Exhausted, I left work that day thinking, I never want to do this again.

For many clinicians, a moment like this becomes a turning point away from working with higher-risk clients. I have heard colleagues speak about similar experiences and how the intensity made them less willing to take on this type of work again.

For me, something different happened.

After time to reflect, to debrief with a senior colleague, and with the support of good supervision, I had a realisation. I could actually be the support someone needed in that moment. I could stay calm and collected enough to hold the situation, even if internally I felt shaken.

More importantly, I learned that without that support and encouragement, I may very well have gone the same way as many others. Stepping back from complexity. Moving away from risk. Choosing work that felt more predictable.

Instead, my work increasingly focused on supporting individuals with extensive trauma, complex life circumstances, and presentations where risk was often present due to diagnosis, history, or personality features.

That is not to say it has been easy. There have been moments in the therapy room that were deeply challenging. But many of those moments have also been some of the most meaningful and rewarding after the fact.

Risk work does not become comfortable. What changes is our capacity to hold it.

Over time, I have noticed that overreacting to risk often comes from the same place as underreacting. A desire to manage our own discomfort. For some clinicians, that discomfort leads to avoidance. For others, it leads to hypervigilance and a pull toward doing more than is clinically indicated.

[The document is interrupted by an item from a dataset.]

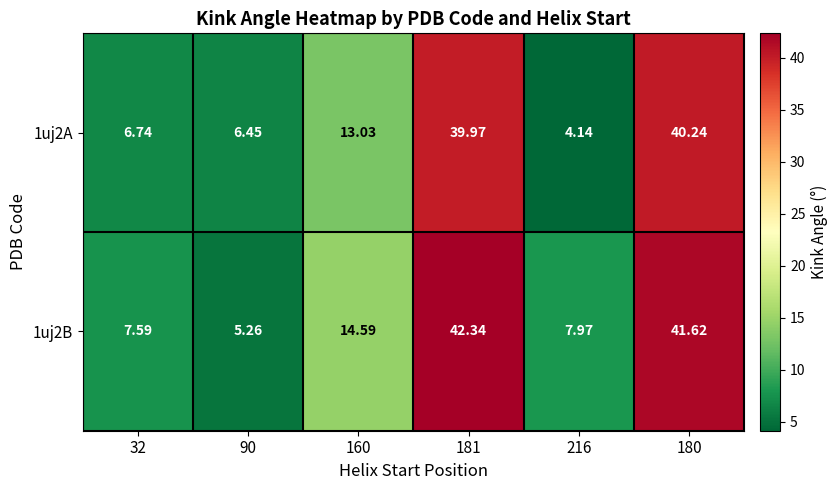

Is the value of 1uj2A at 32 greater than the value of 1uj2B at 160?

No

Neither extreme is particularly helpful.

Clinical responsibility does not mean eliminating risk. It means holding it thoughtfully and proportionately, within the context of relationship, history, and presentation. It means recognising when escalation is protective, and when containment and monitoring are more appropriate.

This capacity develops slowly. It is shaped by experience, reflection, and supervision, not by rigid rules or checklists alone.

The aim is not to feel calm all the time. The aim is to remain thoughtful rather than reactive.

To Sit With This Week

  • Notice what happens in you when risk enters the room, both emotionally and physically.

  • Reflect on whether your response to risk is shaped more by the client’s presentation or by your own need for certainty.

  • Consider the difference between risk that requires immediate action and risk that requires careful holding over time.

  • Gently remind yourself that working with risk is about proportionate care, not perfect certainty.

Thank you for sitting with me in the clinical space this week.